Sabe quando você ouve uma música nova e é diferente de tudo aquilo que você conhece? Bom, teoricamente, esse conceito também pode se aplicar a cientistas, que recentemente escutaram um som diferente e ficaram intrigados com o tal ruído. Só que, em vez de um novo cantor ou banda, o som era originário de uma nova população de baleias.

Em um estudo publicado na revista Endangered Species Research na semana passada, os cientistas analisaram gravações subaquáticas do Mar da Arábia, estendendo-se da costa de Omã até o sul de Madagascar. A equipe de pesquisadores se deparou com um tipo desconhecido de canto de baleia que nunca havia sido documentado até então, gerando um esforço internacional para descobrir do que se tratava.

“Foi notável encontrar um canto de baleia que fosse completamente único, nunca antes relatado, e reconhecê-lo como uma baleia azul”, disse em comunicado Salvatore Cerchio, diretor do Programa de Cetáceos do Fundo Africano de Conservação Aquática e coautor do estudo.

Um ano depois de descobrir o canto das baleias, a equipe apresentou suas descobertas em uma reunião do Comitê Científico da Comissão Baleeira Internacional. Lá, eles compartilharam os dados com outros cientistas que disseram ter encontrado o mesmo canto das baleias em gravações do Oceano Índico central. As duas equipes de cientistas se juntaram para aprender mais sobre a espécie.
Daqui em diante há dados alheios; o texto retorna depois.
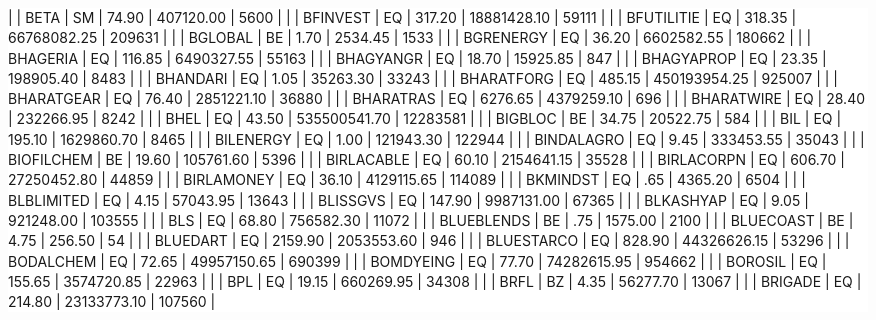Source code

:|  | BETA | SM | 74.90 | 407120.00 | 5600 |
|  | BFINVEST | EQ | 317.20 | 18881428.10 | 59111 |
|  | BFUTILITIE | EQ | 318.35 | 66768082.25 | 209631 |
|  | BGLOBAL | BE | 1.70 | 2534.45 | 1533 |
|  | BGRENERGY | EQ | 36.20 | 6602582.55 | 180662 |
|  | BHAGERIA | EQ | 116.85 | 6490327.55 | 55163 |
|  | BHAGYANGR | EQ | 18.70 | 15925.85 | 847 |
|  | BHAGYAPROP | EQ | 23.35 | 198905.40 | 8483 |
|  | BHANDARI | EQ | 1.05 | 35263.30 | 33243 |
|  | BHARATFORG | EQ | 485.15 | 450193954.25 | 925007 |
|  | BHARATGEAR | EQ | 76.40 | 2851221.10 | 36880 |
|  | BHARATRAS | EQ | 6276.65 | 4379259.10 | 696 |
|  | BHARATWIRE | EQ | 28.40 | 232266.95 | 8242 |
|  | BHEL | EQ | 43.50 | 535500541.70 | 12283581 |
|  | BIGBLOC | BE | 34.75 | 20522.75 | 584 |
|  | BIL | EQ | 195.10 | 1629860.70 | 8465 |
|  | BILENERGY | EQ | 1.00 | 121943.30 | 122944 |
|  | BINDALAGRO | EQ | 9.45 | 333453.55 | 35043 |
|  | BIOFILCHEM | BE | 19.60 | 105761.60 | 5396 |
|  | BIRLACABLE | EQ | 60.10 | 2154641.15 | 35528 |
|  | BIRLACORPN | EQ | 606.70 | 27250452.80 | 44859 |
|  | BIRLAMONEY | EQ | 36.10 | 4129115.65 | 114089 |
|  | BKMINDST | EQ | .65 | 4365.20 | 6504 |
|  | BLBLIMITED | EQ | 4.15 | 57043.95 | 13643 |
|  | BLISSGVS | EQ | 147.90 | 9987131.00 | 67365 |
|  | BLKASHYAP | EQ | 9.05 | 921248.00 | 103555 |
|  | BLS | EQ | 68.80 | 756582.30 | 11072 |
|  | BLUEBLENDS | BE | .75 | 1575.00 | 2100 |
|  | BLUECOAST | BE | 4.75 | 256.50 | 54 |
|  | BLUEDART | EQ | 2159.90 | 2053553.60 | 946 |
|  | BLUESTARCO | EQ | 828.90 | 44326626.15 | 53296 |
|  | BODALCHEM | EQ | 72.65 | 49957150.65 | 690399 |
|  | BOMDYEING | EQ | 77.70 | 74282615.95 | 954662 |
|  | BOROSIL | EQ | 155.65 | 3574720.85 | 22963 |
|  | BPL | EQ | 19.15 | 660269.95 | 34308 |
|  | BRFL | BZ | 4.35 | 56277.70 | 13067 |
|  | BRIGADE | EQ | 214.80 | 23133773.10 | 107560 |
Enquanto o grupo analisava a nova melodia, ficou claro que ela era cantada por uma população de baleias azuis até então desconhecida no oeste do Oceano Índico. À medida que foram reunindo mais dados, eles descobriram que a nova população provavelmente passa a maior parte do tempo no noroeste do Oceano Índico.

A descoberta é um vislumbre de esperança para as baleias azuis, que foram levadas à beira da extinção e atualmente estão listadas como ameaçadas de extinção pela Lei de Espécies Ameaçadas. Nos anos 1800 e 1900, a indústria baleeira comercial quase erradicou a espécie.

Graças a proteções ambientais, as populações de baleias azuis têm aumentado em todo o mundo desde a última metade do século. No entanto, a espécie ainda enfrenta ameaças globais, principalmente devido à perda de habitat provocada por mudanças induzidas pelo clima na temperatura do oceano e níveis de pH, bem como a poluição marinha. Os navios também colocam as baleias em risco de serem atingidas ou ficaram presas em linhas de pesca.

Os autores da pesquisa ainda cobram um cuidado maior por parte dos líderes mundiais, que devem redobrar os esforços para proteger a espécie, impondo regulamentações mais rígidas sobre o transporte marítimo e redução das emissões de carbono.

As baleias azuis desempenham papéis importantes em seus ecossistemas e são essenciais nas cadeias alimentares marinhas. Como as maiores criaturas da Terra, elas comem grandes quantidades de krill e outras pequenas criaturas, regulando os ecossistemas oceânicos. Elas também absorvem carbono a uma taxa maior do que as árvores.

É possível que as baleias encontradas no Oceano Índico não sejam uma população distinta, mas uma subespécie única de baleia azul, o que tornaria sua conservação particularmente importante devido à necessidade de preservar a biodiversidade.